**Task to carry out:** Continue the passage on scenario forecasting after its final sentence, keeping its voice and its beach-weekend example.

It's essentially scenario forecasting. It's kind of like if you're planning to take your family to the beach this weekend for a nice holiday of fun in the sand. Your initial conditions are that the car works, your boss gives you the weekend off, the forecast is warm and sunny, and you are feeling good.
If you're like Billy Bob, you don't give it a second thought. But if you're like Geoffrey Von Enrich, III, you think it through. What will my weekend look like if my boss makes me work? Maybe we'll stay in town. So we'll maybe we'll end up eating a nice evening meal and going to a movie. Well, what if the movie is sold out? Maybe we'll buy tickets to a concert. Or, maybe I'll send my family ahead to the beach. Ok. Well, what if it rains? Maybe we'll go to the beach anyway but go to the indoor water park. What if my car breaks down? Maybe I rent a car and go to the beach. Or maybe I stay at home and watch movies and play games instead. What if I'm sick. Maybe I stay in bed or send my family ahead to the beach. Or maybe they stay home with me.

**Data items:**
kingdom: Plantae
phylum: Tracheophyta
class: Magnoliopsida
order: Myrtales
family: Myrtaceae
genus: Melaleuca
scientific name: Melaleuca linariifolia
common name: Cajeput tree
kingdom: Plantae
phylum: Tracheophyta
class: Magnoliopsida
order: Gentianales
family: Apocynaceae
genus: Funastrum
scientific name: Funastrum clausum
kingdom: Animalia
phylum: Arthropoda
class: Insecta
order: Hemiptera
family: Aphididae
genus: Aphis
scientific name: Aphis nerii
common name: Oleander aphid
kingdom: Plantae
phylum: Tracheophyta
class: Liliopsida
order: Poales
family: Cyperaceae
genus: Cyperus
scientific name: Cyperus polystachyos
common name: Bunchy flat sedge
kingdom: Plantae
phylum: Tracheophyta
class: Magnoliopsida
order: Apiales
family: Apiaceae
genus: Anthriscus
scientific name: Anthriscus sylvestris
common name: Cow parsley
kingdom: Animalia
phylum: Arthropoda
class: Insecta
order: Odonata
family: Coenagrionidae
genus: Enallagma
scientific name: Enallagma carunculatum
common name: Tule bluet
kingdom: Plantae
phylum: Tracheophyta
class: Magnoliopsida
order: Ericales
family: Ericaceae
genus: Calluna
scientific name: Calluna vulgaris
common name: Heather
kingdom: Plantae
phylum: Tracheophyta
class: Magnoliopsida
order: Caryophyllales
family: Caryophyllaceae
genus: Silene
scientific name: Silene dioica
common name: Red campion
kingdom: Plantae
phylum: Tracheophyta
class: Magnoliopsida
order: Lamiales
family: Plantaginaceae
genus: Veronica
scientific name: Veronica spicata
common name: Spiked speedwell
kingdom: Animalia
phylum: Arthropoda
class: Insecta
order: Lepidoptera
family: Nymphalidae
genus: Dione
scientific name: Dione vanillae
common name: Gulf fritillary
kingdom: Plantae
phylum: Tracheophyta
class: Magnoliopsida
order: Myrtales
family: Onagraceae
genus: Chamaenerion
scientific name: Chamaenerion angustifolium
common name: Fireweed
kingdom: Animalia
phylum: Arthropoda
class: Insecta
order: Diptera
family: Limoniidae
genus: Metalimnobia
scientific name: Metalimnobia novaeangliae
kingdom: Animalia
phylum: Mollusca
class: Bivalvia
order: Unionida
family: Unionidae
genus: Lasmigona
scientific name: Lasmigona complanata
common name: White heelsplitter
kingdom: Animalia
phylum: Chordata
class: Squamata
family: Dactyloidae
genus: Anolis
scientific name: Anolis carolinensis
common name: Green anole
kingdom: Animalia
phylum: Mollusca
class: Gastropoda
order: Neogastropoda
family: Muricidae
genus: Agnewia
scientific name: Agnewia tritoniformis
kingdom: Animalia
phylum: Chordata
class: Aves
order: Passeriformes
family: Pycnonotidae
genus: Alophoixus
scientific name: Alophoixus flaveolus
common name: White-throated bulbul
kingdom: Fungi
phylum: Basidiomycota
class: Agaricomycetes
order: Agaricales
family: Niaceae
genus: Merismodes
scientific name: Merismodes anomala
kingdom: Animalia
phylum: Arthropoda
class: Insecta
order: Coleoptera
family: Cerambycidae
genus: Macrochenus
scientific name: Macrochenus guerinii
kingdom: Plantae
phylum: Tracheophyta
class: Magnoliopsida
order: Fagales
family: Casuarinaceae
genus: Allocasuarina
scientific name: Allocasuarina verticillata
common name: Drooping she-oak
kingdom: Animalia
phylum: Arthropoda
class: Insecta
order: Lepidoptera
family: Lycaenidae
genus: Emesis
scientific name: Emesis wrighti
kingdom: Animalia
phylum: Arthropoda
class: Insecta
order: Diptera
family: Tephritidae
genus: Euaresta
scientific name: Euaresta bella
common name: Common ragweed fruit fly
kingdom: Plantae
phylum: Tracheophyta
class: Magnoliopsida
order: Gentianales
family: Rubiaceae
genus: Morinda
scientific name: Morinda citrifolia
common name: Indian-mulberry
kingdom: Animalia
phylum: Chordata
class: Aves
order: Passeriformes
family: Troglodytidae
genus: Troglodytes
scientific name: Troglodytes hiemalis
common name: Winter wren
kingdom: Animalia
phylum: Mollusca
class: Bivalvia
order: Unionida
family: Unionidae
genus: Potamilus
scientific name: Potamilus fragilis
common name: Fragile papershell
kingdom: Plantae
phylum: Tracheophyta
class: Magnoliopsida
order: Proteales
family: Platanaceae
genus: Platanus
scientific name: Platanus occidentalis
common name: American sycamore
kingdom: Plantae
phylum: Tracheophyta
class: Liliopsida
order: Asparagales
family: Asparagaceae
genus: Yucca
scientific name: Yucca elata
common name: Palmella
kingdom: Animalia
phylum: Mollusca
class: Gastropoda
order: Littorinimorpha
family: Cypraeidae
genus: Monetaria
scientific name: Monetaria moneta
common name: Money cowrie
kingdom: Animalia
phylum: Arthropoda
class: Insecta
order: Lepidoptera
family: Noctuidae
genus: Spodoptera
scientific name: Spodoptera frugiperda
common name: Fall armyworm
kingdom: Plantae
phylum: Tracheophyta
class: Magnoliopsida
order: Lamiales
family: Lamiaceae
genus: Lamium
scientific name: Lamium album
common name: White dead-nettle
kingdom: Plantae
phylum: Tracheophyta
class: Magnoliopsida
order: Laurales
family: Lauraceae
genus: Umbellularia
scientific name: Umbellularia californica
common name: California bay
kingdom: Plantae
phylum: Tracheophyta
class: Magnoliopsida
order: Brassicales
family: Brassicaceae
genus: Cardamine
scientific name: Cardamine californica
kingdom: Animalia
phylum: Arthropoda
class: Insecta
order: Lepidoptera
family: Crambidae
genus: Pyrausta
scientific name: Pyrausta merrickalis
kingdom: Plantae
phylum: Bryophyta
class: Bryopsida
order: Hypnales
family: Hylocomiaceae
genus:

**Answer to this exercise:**
How many scenarios end up at the beach? What's the spread on the other outcomes? There's value in gaming it out. If most scenarios still end up with people going to the beach, then you have a pretty solid idea of how the weekend plays out. But if a couple of key things are changed that cause you to end up in a different place, then there's a pretty solid risk to the beach trip.
Meanwhile Billy Bob has no idea what to do when his car breaks down and his boss asks him to come in. He walks to work in the rain and gets the flu.
Anyway, this might be a terrible example. But the point is, models are imperfect and are prone to large errors out in time. Tweaking the initial state of the atmosphere and observing whether or not those tweaks cause large changes in the outcome downstream, provides a good insight as to whether or not you should have confidence in the general pattern being depicted out in time.